Although its origin is almost in the genesis of the legislature of Madrid. From the start of the executive, in September 2019, the second betrayal was perpetrated, in the eyes of the popular. The Madrid left has demanded a commission of inquiry from the Vallecana Assembly into Avalmadrid, bringing to the fore the reports that have been spread about the granting of a financial loan to the president’s late father as she was already in politics, yes, but second.
Ciudadanos joined what Ayuso herself considered a “circus” and the oranges stood up for themselves, arguing that they were there to clarify the public accounts and hoist the flag of transparency and regeneration. But the schism was already created.
The pandemic has exacerbated the schism
And of these powders, this sludge. Tension has been a constant at Puerta del Sol, at the Royal Post Office, seat of government in Madrid, and the pandemic has made everything worse. “During the pandemic, they left us without a press conference until the question pops into the media,” complain sources close to the vice-president in conversation with this channel.

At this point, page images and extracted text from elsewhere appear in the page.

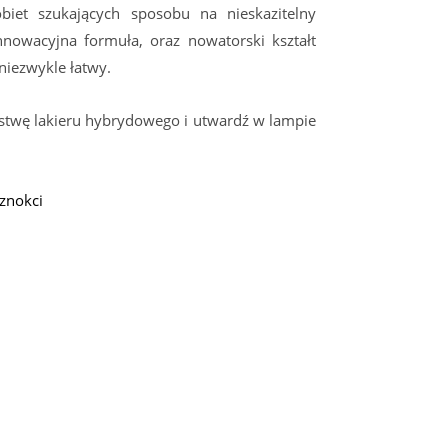
biet szukających sposobu na nieskazitelny
nnowacyjna formuła, oraz nowatorski kształt
niezwykle łatwy.
stwę lakieru hybrydowego i utwardź w lampie
znokci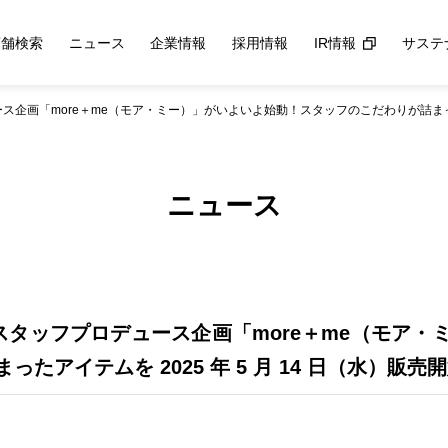
店舗検索
ニュース
企業情報
採用情報
IR情報
サステ
ュース企画「more＋me（モア・ミー）」がいよいよ始動！スタッフのこだわりが詰まったア
ニュース
の人気スタッフプロデュース企画「more＋me（モア
たアイテムを 2025 年 5 月 14 日（水）販売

“Today we vetoed the press conference after the Governing Council unilaterally, but behind it are countless laws introduced without consultation, constant rudeness to Ignacio, the disavowal of his views – which does not can be disowned – “say the oranges.
Reproaches are also a constant among the popular ranks. “They recently presented a bill to force the Community of Madrid to extend the expenses of Telemadrid, the program contract being terminated”, recalls a popular deputy in conversation with this media. “Not to mention his handling of residences and Reyero’s mess. [el anterior consejero de Políticas Sociales, Alberto Reyero, tuvo un encontronazo con su homólogo de Sanidad, Enrique Ruiz Escudero. Finalmente, Reyero terminó dimitiendo]”.
Roommate and “human error”
This is also not the episode of the apartment in which President Ayuso, of the RoomMate channel, spent illness, quarantine and part of the confinement. This conflict between the two parties ended with the dismissal of the technical secretary general of social policies, Miguel Ángel Jiménez, a post of Cs.
The truth is that in the PP they suspected when, after having alleged a “human error”, the Transparency Portal of Madrid published a game of more than 800,000 euros for Room Mate, intended for the adaptation of its hotels for deal precisely with the collapse of patients.
In recent times, the Titanic Orchestra has continued to perform, despite the ghost of approving regional budgets – and its concessions to Vox, which citizens would have to swallow – lurking around Sol. It seemed the stumbling block was saved, in orange eyes, though the friction grew because they saw Ayuso as ruling “as if he had an absolute majority” and boycotted him herself.
But the final lace was about to arrive: it all happened in a matter of hours. When it seemed like everything was calming down, the final storm unleashed. Ayuso dissolves the Assembly, the Table – chaired by Cs – called the motions of censure presented and, now, clearly, this broken marriage will end like any other: in court.